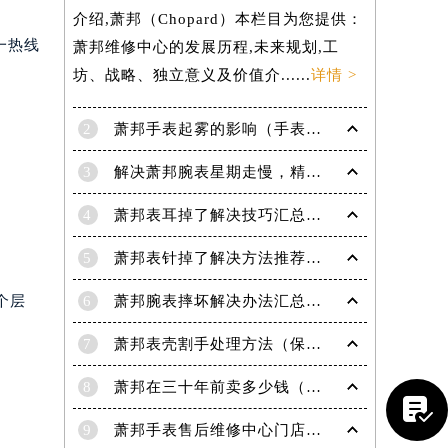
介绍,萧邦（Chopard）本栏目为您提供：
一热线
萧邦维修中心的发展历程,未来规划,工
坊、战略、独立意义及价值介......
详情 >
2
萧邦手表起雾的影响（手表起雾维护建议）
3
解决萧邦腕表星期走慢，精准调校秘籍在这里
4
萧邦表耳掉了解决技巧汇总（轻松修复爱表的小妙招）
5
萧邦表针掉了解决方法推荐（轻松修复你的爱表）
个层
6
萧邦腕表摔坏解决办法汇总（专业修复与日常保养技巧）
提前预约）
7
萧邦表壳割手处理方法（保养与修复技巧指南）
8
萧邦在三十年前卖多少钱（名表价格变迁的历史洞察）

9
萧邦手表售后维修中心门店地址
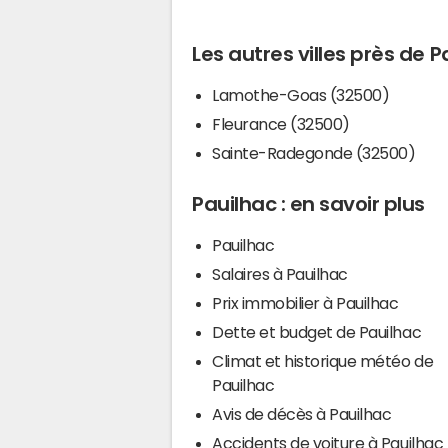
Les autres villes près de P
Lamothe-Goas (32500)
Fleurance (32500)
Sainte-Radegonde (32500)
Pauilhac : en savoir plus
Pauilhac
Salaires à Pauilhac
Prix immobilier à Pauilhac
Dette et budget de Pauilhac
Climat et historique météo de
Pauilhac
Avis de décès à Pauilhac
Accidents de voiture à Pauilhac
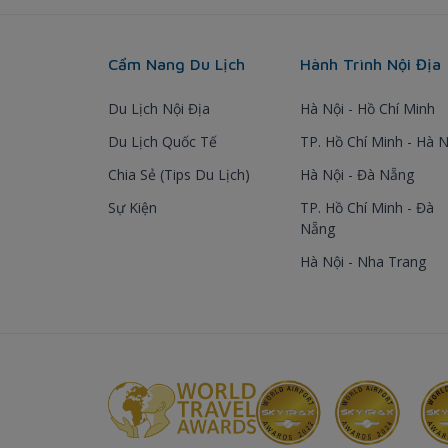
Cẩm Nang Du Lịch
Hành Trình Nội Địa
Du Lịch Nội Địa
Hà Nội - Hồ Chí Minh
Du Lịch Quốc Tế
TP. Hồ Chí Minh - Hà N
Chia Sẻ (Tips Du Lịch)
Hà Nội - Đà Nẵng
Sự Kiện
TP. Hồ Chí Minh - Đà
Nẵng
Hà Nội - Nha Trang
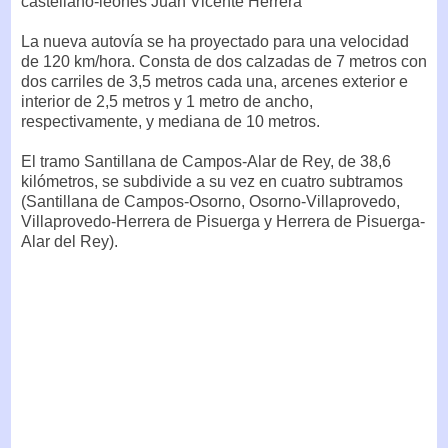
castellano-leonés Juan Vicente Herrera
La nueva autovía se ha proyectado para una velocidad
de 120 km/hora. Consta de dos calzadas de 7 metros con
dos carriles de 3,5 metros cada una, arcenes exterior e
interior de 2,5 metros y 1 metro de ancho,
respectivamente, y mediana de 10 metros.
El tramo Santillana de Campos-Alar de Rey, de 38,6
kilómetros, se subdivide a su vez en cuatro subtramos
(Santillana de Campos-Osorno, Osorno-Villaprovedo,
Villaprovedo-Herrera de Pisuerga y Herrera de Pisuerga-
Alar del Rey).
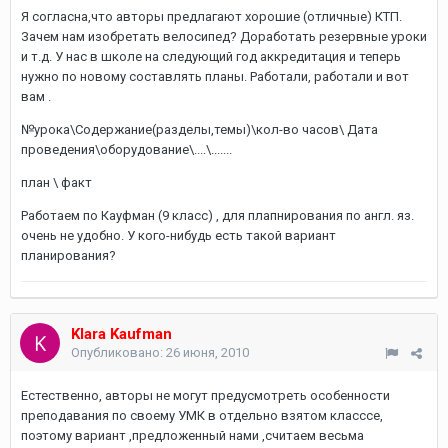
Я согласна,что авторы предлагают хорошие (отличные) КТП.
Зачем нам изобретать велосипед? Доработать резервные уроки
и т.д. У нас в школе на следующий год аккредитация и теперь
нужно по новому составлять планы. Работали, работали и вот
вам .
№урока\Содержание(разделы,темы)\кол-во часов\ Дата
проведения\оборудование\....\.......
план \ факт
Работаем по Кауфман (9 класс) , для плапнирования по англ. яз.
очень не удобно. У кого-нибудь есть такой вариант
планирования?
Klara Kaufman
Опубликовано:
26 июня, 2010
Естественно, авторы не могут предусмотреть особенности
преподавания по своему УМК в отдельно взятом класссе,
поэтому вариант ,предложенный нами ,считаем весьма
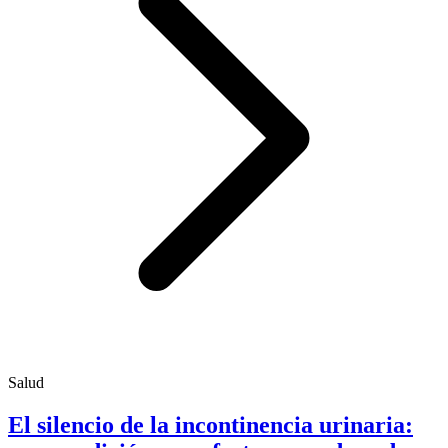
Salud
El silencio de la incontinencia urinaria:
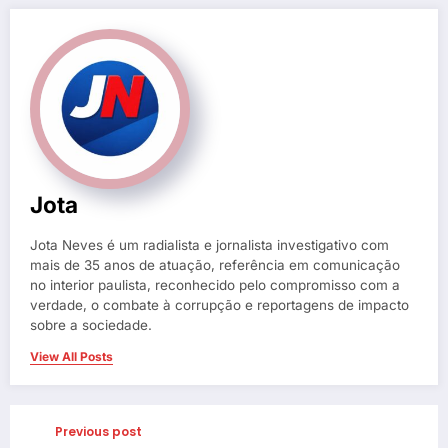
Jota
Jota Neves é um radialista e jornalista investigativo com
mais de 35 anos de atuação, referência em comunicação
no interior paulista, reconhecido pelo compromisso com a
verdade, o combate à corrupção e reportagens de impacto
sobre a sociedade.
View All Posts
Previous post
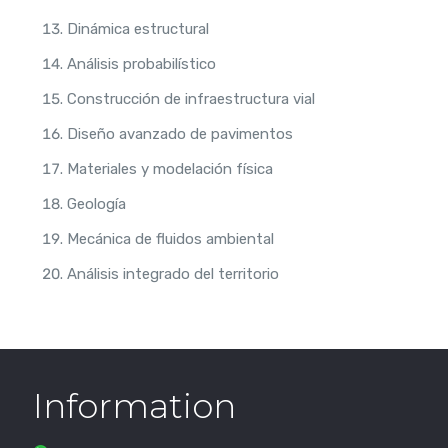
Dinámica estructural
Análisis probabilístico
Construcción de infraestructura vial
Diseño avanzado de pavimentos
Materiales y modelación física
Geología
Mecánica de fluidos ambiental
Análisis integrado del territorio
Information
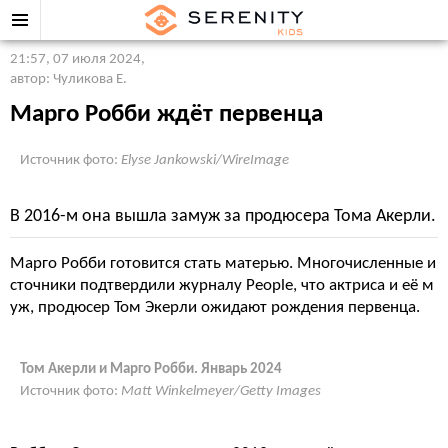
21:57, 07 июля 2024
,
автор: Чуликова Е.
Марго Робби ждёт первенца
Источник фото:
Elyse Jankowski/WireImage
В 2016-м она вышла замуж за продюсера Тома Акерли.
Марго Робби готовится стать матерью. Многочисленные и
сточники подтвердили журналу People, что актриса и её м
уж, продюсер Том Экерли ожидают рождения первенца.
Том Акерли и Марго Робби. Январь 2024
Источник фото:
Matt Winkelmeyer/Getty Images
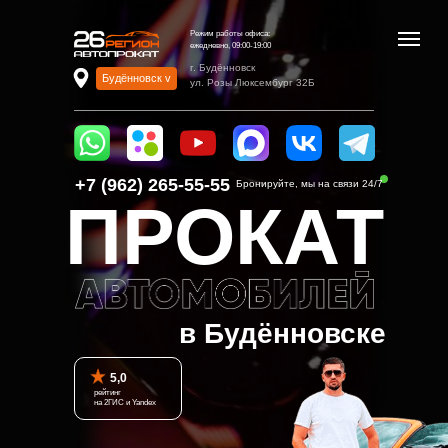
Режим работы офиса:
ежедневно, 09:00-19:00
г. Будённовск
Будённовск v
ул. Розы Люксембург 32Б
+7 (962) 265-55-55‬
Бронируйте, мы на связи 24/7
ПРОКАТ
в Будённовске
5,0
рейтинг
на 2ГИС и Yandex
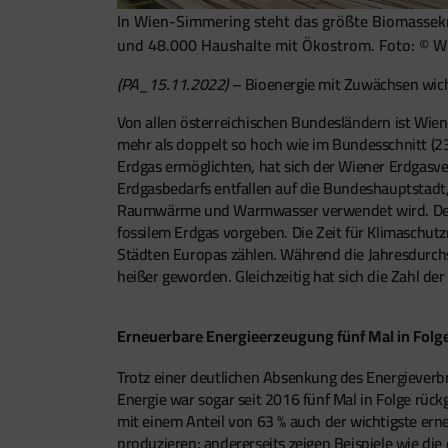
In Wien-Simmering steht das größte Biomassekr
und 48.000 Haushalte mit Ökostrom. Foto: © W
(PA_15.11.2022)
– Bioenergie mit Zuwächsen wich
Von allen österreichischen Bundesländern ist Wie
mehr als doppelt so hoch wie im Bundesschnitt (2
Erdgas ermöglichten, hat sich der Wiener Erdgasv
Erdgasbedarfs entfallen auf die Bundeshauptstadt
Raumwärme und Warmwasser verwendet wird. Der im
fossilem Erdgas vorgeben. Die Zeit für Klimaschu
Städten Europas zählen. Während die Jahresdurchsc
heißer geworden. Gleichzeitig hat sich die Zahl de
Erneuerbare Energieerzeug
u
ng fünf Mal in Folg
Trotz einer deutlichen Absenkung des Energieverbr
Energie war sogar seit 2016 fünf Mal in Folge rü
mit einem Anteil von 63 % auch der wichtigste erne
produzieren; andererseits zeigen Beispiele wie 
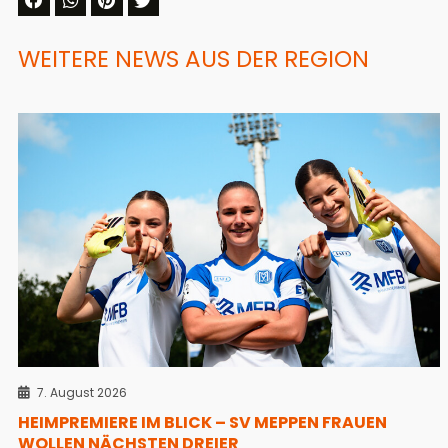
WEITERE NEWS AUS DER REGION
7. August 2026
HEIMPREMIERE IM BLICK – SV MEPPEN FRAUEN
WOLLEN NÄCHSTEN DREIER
══════════════════════════════
### What you have to do
Range to print from the listing above: from the line with "Accidents de voiture à Pauilhac" up to and including the line with "преподавания по своему". Please print those lines exactly, with no pictures and nothing more.

### Exercise output
Accidents de voiture à Pauilhac
Cẩm Nang Du Lịch
Hành Trình Nội Địa
Du Lịch Nội Địa
Hà Nội - Hồ Chí Minh
Du Lịch Quốc Tế
TP. Hồ Chí Minh - Hà N
Chia Sẻ (Tips Du Lịch)
Hà Nội - Đà Nẵng
Sự Kiện
TP. Hồ Chí Minh - Đà
Nẵng
Hà Nội - Nha Trang
castellano-leonés Juan Vicente Herrera
La nueva autovía se ha proyectado para una velocidad
de 120 km/hora. Consta de dos calzadas de 7 metros con
dos carriles de 3,5 metros cada una, arcenes exterior e
interior de 2,5 metros y 1 metro de ancho,
respectivamente, y mediana de 10 metros.
El tramo Santillana de Campos-Alar de Rey, de 38,6
kilómetros, se subdivide a su vez en cuatro subtramos
(Santillana de Campos-Osorno, Osorno-Villaprovedo,
Villaprovedo-Herrera de Pisuerga y Herrera de Pisuerga-
Alar del Rey).
Я согласна,что авторы предлагают хорошие (отличные) КТП.
Зачем нам изобретать велосипед? Доработать резервные уроки
и т.д. У нас в школе на следующий год аккредитация и теперь
нужно по новому составлять планы. Работали, работали и вот
вам .
№урока\Содержание(разделы,темы)\кол-во часов\ Дата
проведения\оборудование\....\.......
план \ факт
Работаем по Кауфман (9 класс) , для плапнирования по англ. яз.
очень не удобно. У кого-нибудь есть такой вариант
планирования?
Klara Kaufman
Опубликовано:
26 июня, 2010
Естественно, авторы не могут предусмотреть особенности
преподавания по своему УМК в отдельно взятом класссе,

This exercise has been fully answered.